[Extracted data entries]
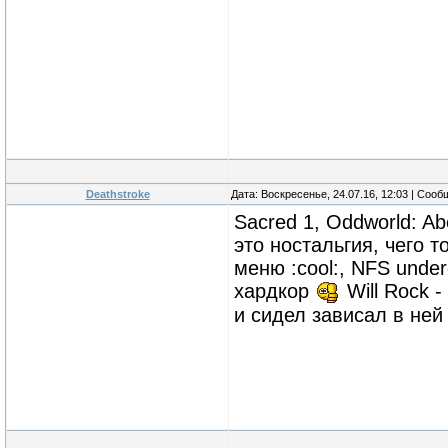
Deathstroke
Дата: Воскресенье, 24.07.16, 12:03 | Соо
Sacred 1, Oddworld: Abe
это ностальгия, чего т
меню :cool:, NFS under
хардкор
Will Rock 
и сидел зависал в не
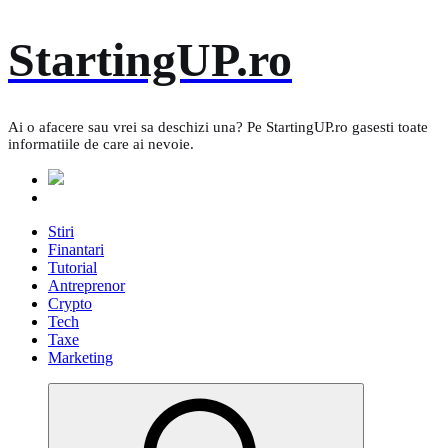
Skip
StartingUP.ro
to
content
Ai o afacere sau vrei sa deschizi una? Pe StartingUP.ro gasesti toate
informatiile de care ai nevoie.
Stiri
Finantari
Tutorial
Antreprenor
Crypto
Tech
Taxe
Marketing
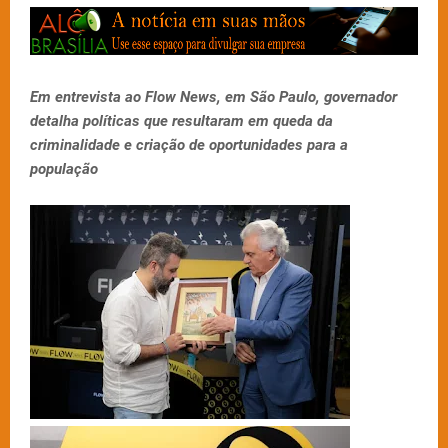
Em entrevista ao Flow News, em São Paulo, governador
detalha políticas que resultaram em queda da
criminalidade e criação de oportunidades para a
população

■ Exercise details
Wherever an image appears, omit it; copy the rest of the records exactly.

■ Your solution
Deathstroke
Дата: Воскресенье, 24.07.16, 12:03 | Соо
Sacred 1, Oddworld: Abe
это ностальгия, чего т
меню :cool:, NFS under
хардкор
Will Rock 
и сидел зависал в не
Skip
StartingUP.ro
to
content
Ai o afacere sau vrei sa deschizi una? Pe StartingUP.ro gasesti toate
informatiile de care ai nevoie.
Stiri
Finantari
Tutorial
Antreprenor
Crypto
Tech
Taxe
Marketing
Em entrevista ao Flow News, em São Paulo, governador
detalha políticas que resultaram em queda da
criminalidade e criação de oportunidades para a
população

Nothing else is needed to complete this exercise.